EXTRACTED TEXT:
** start **

Re: [RFC PATCH] sched: reflect sched_entity movement into task_group's utilization

From: Vincent Guittot
Date: Wed May 11 2016 - 12:53:07 EST


Hi Dietmar

On 11 May 2016 at 16:45, Dietmar Eggemann <dietmar.eggemann@xxxxxxx> wrote:
> Hi Vincent,
>
> On 04/05/16 08:17, Vincent Guittot wrote:
>> Ensure that changes of the utilization of a sched_entity will be
>> reflected in the task_group hierarchy down to the root cfs.
>>
>> This patch tries another way than the flat utilization hierarchy proposal to
>> ensure that the changes will be propagated down to the root cfs.
>
> IMHO, the biggest advantage over the flat utilization hierarchy approach
> is that you don't have to sync the sched_avg::last_update_time values
> between se's and cfs_rq's.

I agree

>
>> The way to compute the sched average metrics stays the same so the utilization
>> only need to be synced with the local cfs rq timestamp.
>>
>> We keep an estimate of the utilization of each task group which is not used
>> for now but might be usefull in the future even if i don't have idea so far.
>
> A simple test case (a 50% task (run/period 8/16ms) switching between 2
> cpus every 160ms (due to restricted cpu affinity to one of these cpus)
> and running in tg_root/tg_1) shows the aimed behaviour at the root
> cfs_rq (immediate utilization drop from ~550 to 0 on the src cpu and
> immediate utilization rise from 0 to ~550 on the dst cpu in case of a
> migration from src to dst cpu.

** end **

Dataset entries:
** start **

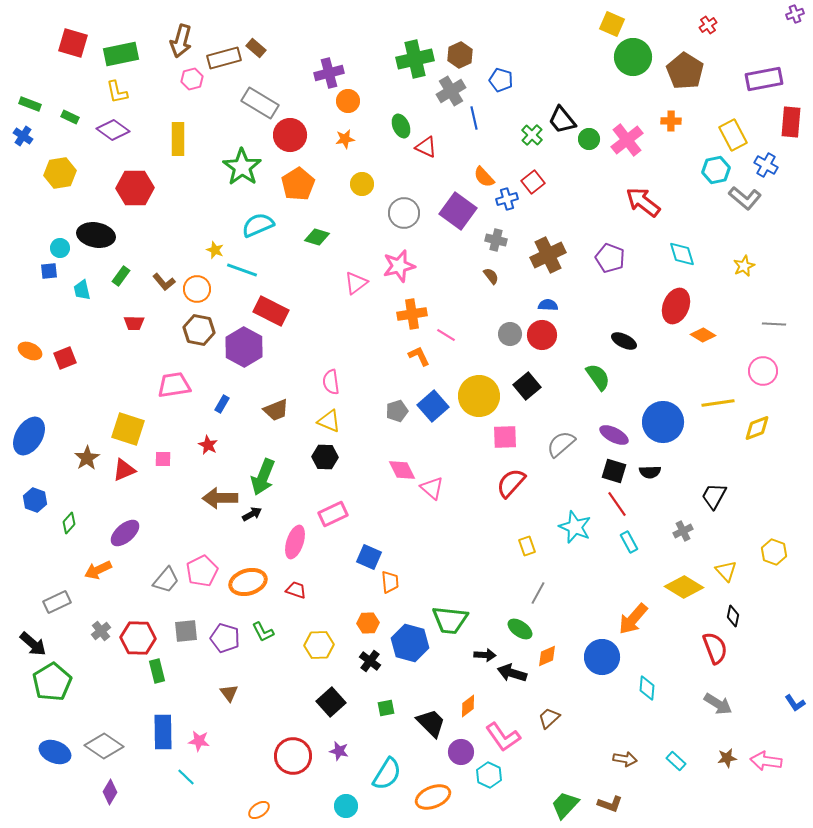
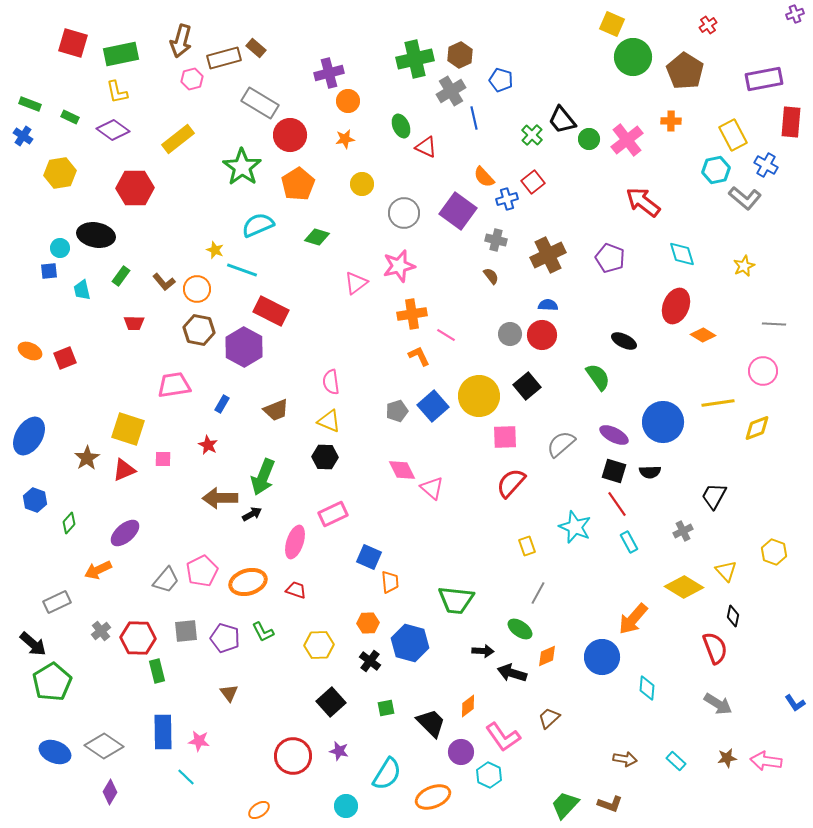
yellow rectangle at (178, 139): rotated 52 degrees clockwise
green trapezoid at (450, 620): moved 6 px right, 20 px up
black arrow at (485, 655): moved 2 px left, 4 px up
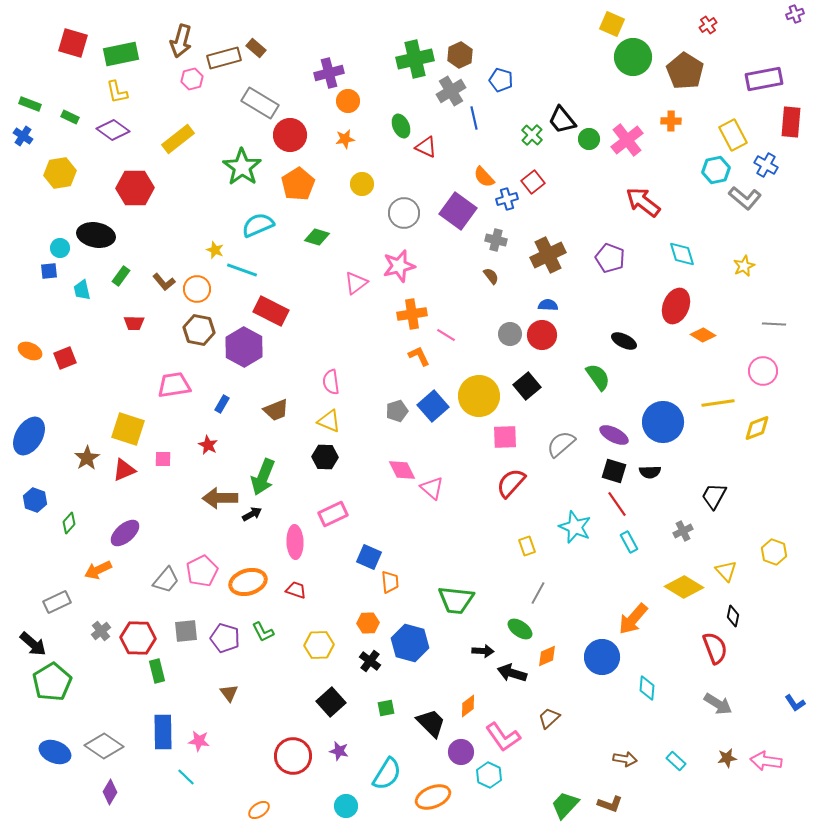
pink ellipse at (295, 542): rotated 20 degrees counterclockwise
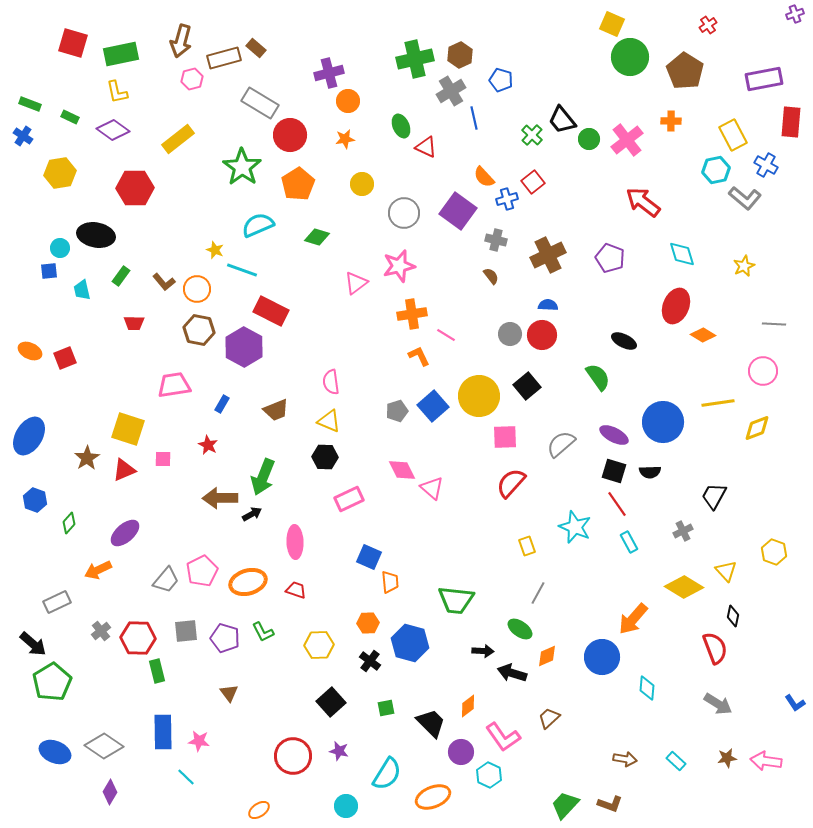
green circle at (633, 57): moved 3 px left
pink rectangle at (333, 514): moved 16 px right, 15 px up
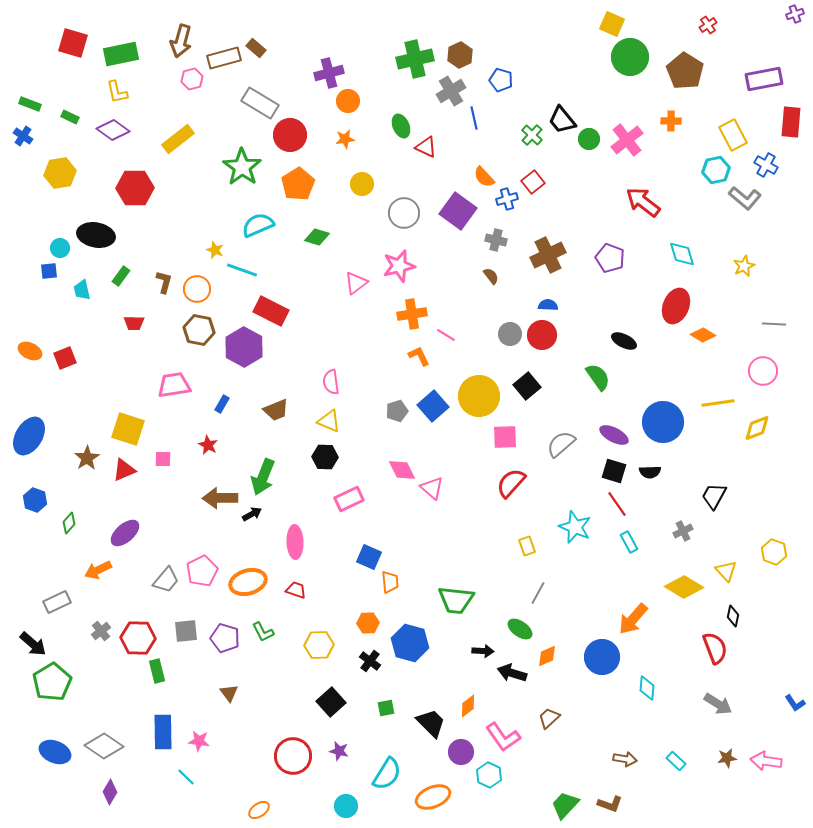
brown L-shape at (164, 282): rotated 125 degrees counterclockwise
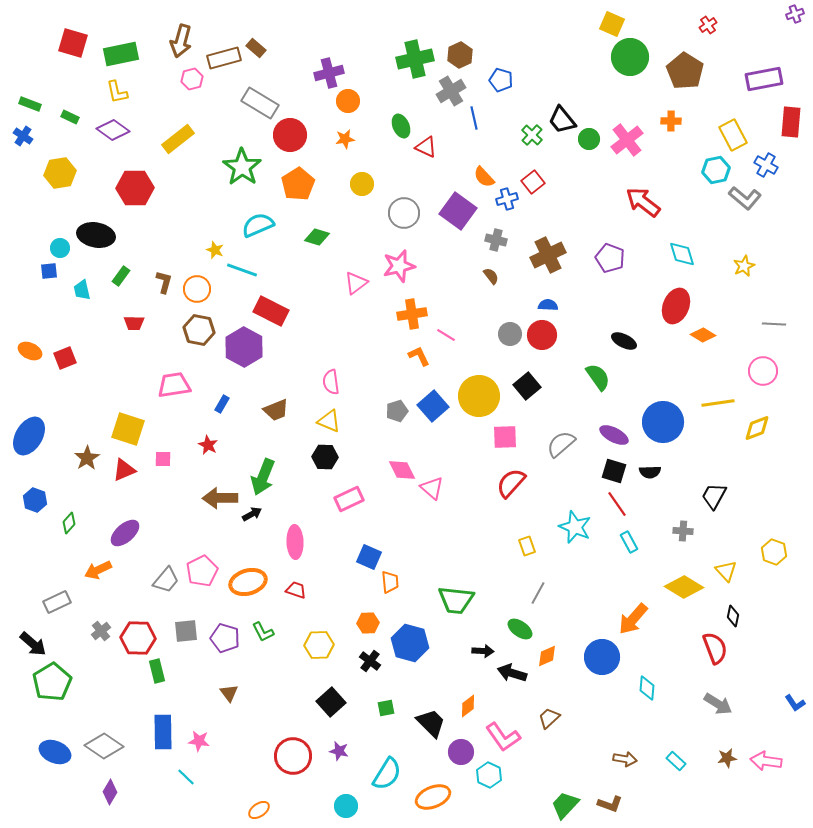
gray cross at (683, 531): rotated 30 degrees clockwise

** end **

TASK REQUIREMENTS:
a - Transcribe the part of the scheduler patch thread that begins at the words "On 11 May 2016" and stops after the words "propagated down to the root cfs.".
b - Please repeat word for word the lines of the entries, beginning at the line that has "pink ellipse at" and stopping after the last line of the entries, and leave the pictures out.

SOLUTIONS BELOW:
a -
On 11 May 2016 at 16:45, Dietmar Eggemann <dietmar.eggemann@xxxxxxx> wrote:
> Hi Vincent,
>
> On 04/05/16 08:17, Vincent Guittot wrote:
>> Ensure that changes of the utilization of a sched_entity will be
>> reflected in the task_group hierarchy down to the root cfs.
>>
>> This patch tries another way than the flat utilization hierarchy proposal to
>> ensure that the changes will be propagated down to the root cfs.

b -
pink ellipse at (295, 542): rotated 20 degrees counterclockwise
green circle at (633, 57): moved 3 px left
pink rectangle at (333, 514): moved 16 px right, 15 px up
brown L-shape at (164, 282): rotated 125 degrees counterclockwise
gray cross at (683, 531): rotated 30 degrees clockwise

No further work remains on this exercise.